## TEXT FOR ANALYSIS
+-------+
What is in this article?:
- A profile of Syngenta: Expansion of its core business and more
- Research and development
- Product production
Today’s Syngenta is much more than an agricultural chemical company. Although its core business includes herbicides, insecticides and fungicides, the company has made huge strides in field crops, vegetables, flowers, seed care, and lawn and garden products.
Research and development
Syngenta’s key research site for crop protection and seed care products is located just outside Basel in Stein, Switzerland. More than 350 people work at the expansive campus to develop the latest crop protection, seed care, and lawn and garden technology. It’s here where the newest insecticide and fungicide molecules are formulated and tested.
“We have to start with several thousand molecules in the discovery phase to end up with one product that’s in commercial use,” says Andrew Plant, head of chemistry, Syngenta. “And this process can take more than eight years.”
+-------+
## INPUT DATA
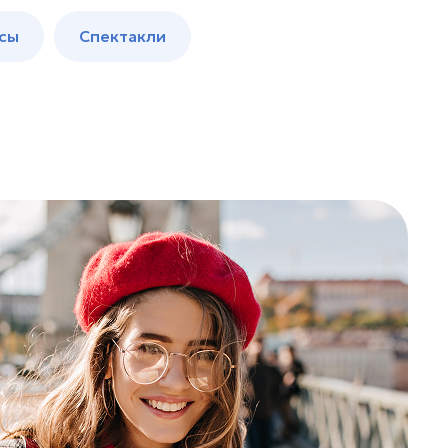
сы
Спектакли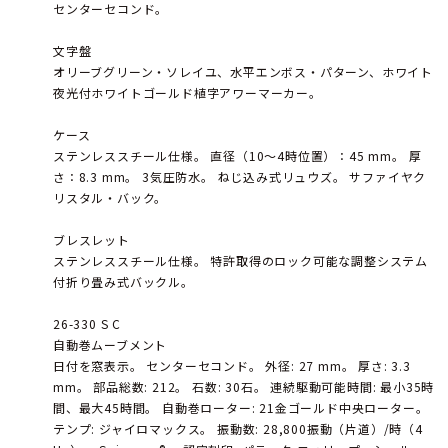
センターセコンド。
文字盤
オリーブグリーン・ソレイユ、水平エンボス・パターン、ホワイト
夜光付ホワイトゴールド植字アワーマーカー。
ケース
ステンレススチール仕様。 直径（10～4時位置）：45 mm。 厚
さ：8.3 mm。 3気圧防水。 ねじ込み式リュウズ。 サファイヤク
リスタル・バック。
ブレスレット
ステンレススチール仕様。 特許取得のロック可能な調整システム
付折り畳み式バックル。
26-330 S C
自動巻ムーブメント
日付を窓表示。 センターセコンド。 外径: 27 mm。 厚さ: 3.3
mm。 部品総数: 212。 石数: 30石。 連続駆動可能時間: 最小35時
間、最大45時間。 自動巻ローター: 21金ゴールド中央ローター。
テンプ: ジャイロマックス。 振動数: 28,800振動（片道）/時（4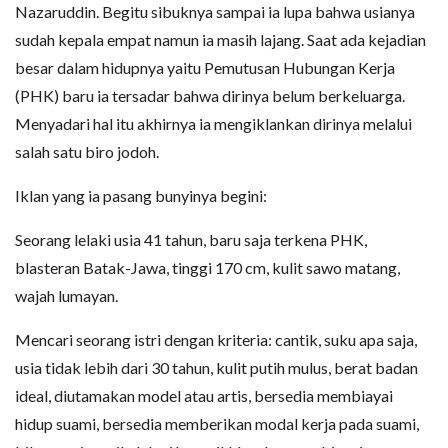
Nazaruddin. Begitu sibuknya sampai ia lupa bahwa usianya
sudah kepala empat namun ia masih lajang. Saat ada kejadian
besar dalam hidupnya yaitu Pemutusan Hubungan Kerja
(PHK) baru ia tersadar bahwa dirinya belum berkeluarga.
Menyadari hal itu akhirnya ia mengiklankan dirinya melalui
salah satu biro jodoh.
Iklan yang ia pasang bunyinya begini:
Seorang lelaki usia 41 tahun, baru saja terkena PHK,
blasteran Batak-Jawa, tinggi 170 cm, kulit sawo matang,
wajah lumayan.
Mencari seorang istri dengan kriteria: cantik, suku apa saja,
usia tidak lebih dari 30 tahun, kulit putih mulus, berat badan
ideal, diutamakan model atau artis, bersedia membiayai
hidup suami, bersedia memberikan modal kerja pada suami,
+-------+
## ABOUT THIS TASK
Copy out the Syngenta article from "What is in this" to "formulated and tested.", putting "weed killers" in place of "herbicides".

## EXERCISE RESPONSE
What is in this article?:
- A profile of Syngenta: Expansion of its core business and more
- Research and development
- Product production
Today’s Syngenta is much more than an agricultural chemical company. Although its core business includes weed killers, insecticides and fungicides, the company has made huge strides in field crops, vegetables, flowers, seed care, and lawn and garden products.
Research and development
Syngenta’s key research site for crop protection and seed care products is located just outside Basel in Stein, Switzerland. More than 350 people work at the expansive campus to develop the latest crop protection, seed care, and lawn and garden technology. It’s here where the newest insecticide and fungicide molecules are formulated and tested.